My shots were not that great, blue marlin throw out so much water when skating along the surface you generally have a lot of white water with a bill sticking out front. On the other hand black marlin make high graceful leaps and are much more photogenic. The big blue did another series of jumps and was at the leader after 45 minutes as mate Levin got us on the board with a technical release. I wanted to deploy a satellite tag on this marlin so Jason worked it for another hour before we got her back up and the tag was placed perfectly in her back. She was the biggest blue marlin I have seen caught at Tropic Star which we estimated around 650#. On release she rolled upright and swam off strongly. A good week had just become a GREAT week.

Out went our two remaining live baits. We had not finished a celebratory Panama beer when Levin calls out sharply as another marlin strikes the right rigger bait and Andi is hooked up. He makes short work of this 300# blue and brought it back to the boat after more wild jumps on a placid ocean. The electronic tag went in and the marlin swam off strongly. By 11.30 we were in the lead with two marlin. Several other boats had caught and released marlin, and by the end of the day, 6 marlin and a couple of sails were scored by teams from Canada and Guyana. On the way back in we found a Ridley turtle tangled in fishing rope and buoys and lifted him into the boat to cut all the rope off and set it free. One happy turtle later… it was high fives all around.

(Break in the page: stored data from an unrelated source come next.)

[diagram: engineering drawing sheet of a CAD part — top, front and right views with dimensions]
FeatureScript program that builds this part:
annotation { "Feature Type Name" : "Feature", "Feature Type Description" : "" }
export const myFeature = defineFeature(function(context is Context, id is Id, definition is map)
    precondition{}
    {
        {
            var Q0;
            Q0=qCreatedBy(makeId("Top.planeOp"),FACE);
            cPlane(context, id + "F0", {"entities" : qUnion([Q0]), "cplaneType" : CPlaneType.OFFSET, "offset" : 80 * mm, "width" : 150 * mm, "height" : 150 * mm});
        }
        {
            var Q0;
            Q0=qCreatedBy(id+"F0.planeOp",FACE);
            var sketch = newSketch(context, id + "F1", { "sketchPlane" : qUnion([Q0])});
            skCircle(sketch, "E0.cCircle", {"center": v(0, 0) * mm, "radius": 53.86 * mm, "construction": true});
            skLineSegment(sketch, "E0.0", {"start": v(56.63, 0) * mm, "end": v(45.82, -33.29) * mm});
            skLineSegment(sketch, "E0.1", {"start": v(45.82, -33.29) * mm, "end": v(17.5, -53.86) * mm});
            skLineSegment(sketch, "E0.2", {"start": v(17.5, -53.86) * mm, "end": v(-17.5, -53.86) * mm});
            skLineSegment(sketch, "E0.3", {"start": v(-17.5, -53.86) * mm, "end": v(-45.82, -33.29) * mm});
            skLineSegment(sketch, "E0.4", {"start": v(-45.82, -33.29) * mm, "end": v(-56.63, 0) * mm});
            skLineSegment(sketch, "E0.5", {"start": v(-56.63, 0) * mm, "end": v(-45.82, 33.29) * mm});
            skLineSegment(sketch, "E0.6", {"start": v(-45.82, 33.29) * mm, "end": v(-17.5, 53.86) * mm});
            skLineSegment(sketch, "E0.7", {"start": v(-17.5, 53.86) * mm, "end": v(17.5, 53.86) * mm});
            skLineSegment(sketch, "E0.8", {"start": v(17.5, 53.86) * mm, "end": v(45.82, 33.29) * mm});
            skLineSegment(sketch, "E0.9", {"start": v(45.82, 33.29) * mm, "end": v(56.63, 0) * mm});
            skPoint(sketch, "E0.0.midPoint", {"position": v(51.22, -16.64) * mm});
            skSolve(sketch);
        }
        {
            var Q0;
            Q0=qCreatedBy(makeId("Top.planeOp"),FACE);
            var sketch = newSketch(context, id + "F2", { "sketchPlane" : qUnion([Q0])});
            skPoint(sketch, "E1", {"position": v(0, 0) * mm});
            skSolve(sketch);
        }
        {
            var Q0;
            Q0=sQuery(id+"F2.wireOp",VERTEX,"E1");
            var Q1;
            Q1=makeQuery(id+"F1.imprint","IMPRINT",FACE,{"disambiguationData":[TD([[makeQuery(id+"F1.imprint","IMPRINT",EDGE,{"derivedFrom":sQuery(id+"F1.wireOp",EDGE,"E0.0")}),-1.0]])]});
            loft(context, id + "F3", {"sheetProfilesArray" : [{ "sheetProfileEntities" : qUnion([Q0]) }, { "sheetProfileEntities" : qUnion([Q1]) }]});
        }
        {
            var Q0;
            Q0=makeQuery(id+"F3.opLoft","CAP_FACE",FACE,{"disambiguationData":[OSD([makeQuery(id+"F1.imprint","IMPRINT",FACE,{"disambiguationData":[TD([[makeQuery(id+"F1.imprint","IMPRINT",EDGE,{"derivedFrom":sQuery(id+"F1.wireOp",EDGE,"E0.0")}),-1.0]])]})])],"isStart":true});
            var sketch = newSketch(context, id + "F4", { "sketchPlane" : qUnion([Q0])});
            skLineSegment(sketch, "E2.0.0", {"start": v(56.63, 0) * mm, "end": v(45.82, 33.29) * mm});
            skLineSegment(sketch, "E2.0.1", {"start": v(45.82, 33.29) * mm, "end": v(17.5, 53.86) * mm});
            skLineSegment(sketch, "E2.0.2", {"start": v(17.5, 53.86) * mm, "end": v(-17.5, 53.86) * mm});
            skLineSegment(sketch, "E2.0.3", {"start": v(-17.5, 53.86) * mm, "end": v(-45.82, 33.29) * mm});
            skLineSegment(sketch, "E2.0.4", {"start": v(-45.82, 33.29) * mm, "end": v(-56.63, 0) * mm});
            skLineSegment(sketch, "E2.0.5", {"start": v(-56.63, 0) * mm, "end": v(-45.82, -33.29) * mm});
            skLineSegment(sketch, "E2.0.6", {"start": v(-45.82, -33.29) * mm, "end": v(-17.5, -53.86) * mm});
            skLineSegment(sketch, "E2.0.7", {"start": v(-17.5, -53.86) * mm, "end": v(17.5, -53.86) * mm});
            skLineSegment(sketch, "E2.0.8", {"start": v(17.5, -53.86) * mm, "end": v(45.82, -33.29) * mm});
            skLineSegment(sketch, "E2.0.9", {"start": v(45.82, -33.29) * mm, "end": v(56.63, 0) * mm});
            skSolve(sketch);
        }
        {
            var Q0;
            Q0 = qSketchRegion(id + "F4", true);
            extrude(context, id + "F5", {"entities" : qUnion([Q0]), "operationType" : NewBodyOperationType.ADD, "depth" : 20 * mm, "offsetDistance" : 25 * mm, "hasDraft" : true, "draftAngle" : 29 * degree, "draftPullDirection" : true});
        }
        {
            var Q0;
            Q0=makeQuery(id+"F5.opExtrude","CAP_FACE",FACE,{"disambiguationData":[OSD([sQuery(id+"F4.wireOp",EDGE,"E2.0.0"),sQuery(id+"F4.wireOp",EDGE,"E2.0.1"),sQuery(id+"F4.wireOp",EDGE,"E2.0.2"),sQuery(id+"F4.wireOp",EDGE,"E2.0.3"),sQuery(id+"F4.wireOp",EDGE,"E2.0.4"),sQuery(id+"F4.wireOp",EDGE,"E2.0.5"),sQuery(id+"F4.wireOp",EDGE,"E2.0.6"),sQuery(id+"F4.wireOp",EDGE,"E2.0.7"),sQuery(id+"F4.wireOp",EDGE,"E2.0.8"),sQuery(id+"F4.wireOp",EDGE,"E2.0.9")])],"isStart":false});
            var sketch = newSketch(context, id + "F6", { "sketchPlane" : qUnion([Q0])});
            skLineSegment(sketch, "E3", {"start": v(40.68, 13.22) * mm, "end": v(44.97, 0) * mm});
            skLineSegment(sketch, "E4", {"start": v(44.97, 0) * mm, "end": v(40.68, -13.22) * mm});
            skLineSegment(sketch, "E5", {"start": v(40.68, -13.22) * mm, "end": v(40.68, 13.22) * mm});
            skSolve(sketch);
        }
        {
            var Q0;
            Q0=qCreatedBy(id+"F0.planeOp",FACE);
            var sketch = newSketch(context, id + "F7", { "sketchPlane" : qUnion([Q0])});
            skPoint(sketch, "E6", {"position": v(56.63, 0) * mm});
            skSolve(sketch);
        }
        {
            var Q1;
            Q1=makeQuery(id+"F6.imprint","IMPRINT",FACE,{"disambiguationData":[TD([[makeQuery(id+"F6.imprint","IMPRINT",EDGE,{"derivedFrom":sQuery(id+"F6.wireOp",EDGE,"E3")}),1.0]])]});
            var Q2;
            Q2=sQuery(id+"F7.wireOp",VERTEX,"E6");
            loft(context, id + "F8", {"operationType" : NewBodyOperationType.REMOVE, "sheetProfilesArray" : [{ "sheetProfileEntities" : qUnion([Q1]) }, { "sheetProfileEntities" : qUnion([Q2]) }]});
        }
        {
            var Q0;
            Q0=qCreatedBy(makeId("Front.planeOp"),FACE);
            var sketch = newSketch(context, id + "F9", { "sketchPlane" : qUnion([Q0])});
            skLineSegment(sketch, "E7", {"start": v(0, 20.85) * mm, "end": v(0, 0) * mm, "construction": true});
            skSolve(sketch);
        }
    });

Only one of Cayman’s other teams the “Cayman Brac Down” with anglers Alistair Walters, Sebastian Guilbard and Stuart Sybersma (who were reigning champions) scored with a sailfish and some big tuna and dorado. “Cayman Hard Buoys” (Derrin Ebanks, Tony Berkman and Troy Burke) hard some bad luck losing a black marlin and a handful of sails on day 1. They then lost a blue but scored with a sailfish on day 2 and also got amongst the tuna and big dorado.

George and I had to head back to the USA the following day for appearance commitments so Andi and Jason carried the Cayman flag…and carried it high. Their boat draw was the “Tropic Star” with captain Jacob Panzeo and mate Enot Mecha. I was sitting in the departure lounge at Tocumen waiting to board my flight when I got a BBM from Eleanor that Jason had caught another blue marlin. Tremendous! It was going to be close though as the Guyanese team also caught a blue and a couple of sailfish so were right behind on points. Time ran out at 3 p.m. and the final scores were Cayman Islands “Los Bamofos” 900 points, Guyana 800 points, and Canada “Bush rats” got 600 points.

In consecutive years a team from the Cayman Islands has won this prestigious event and will be represent the Cayman Islands in the International Tournament of Champions in Cabo San Lucas, Mexico next November.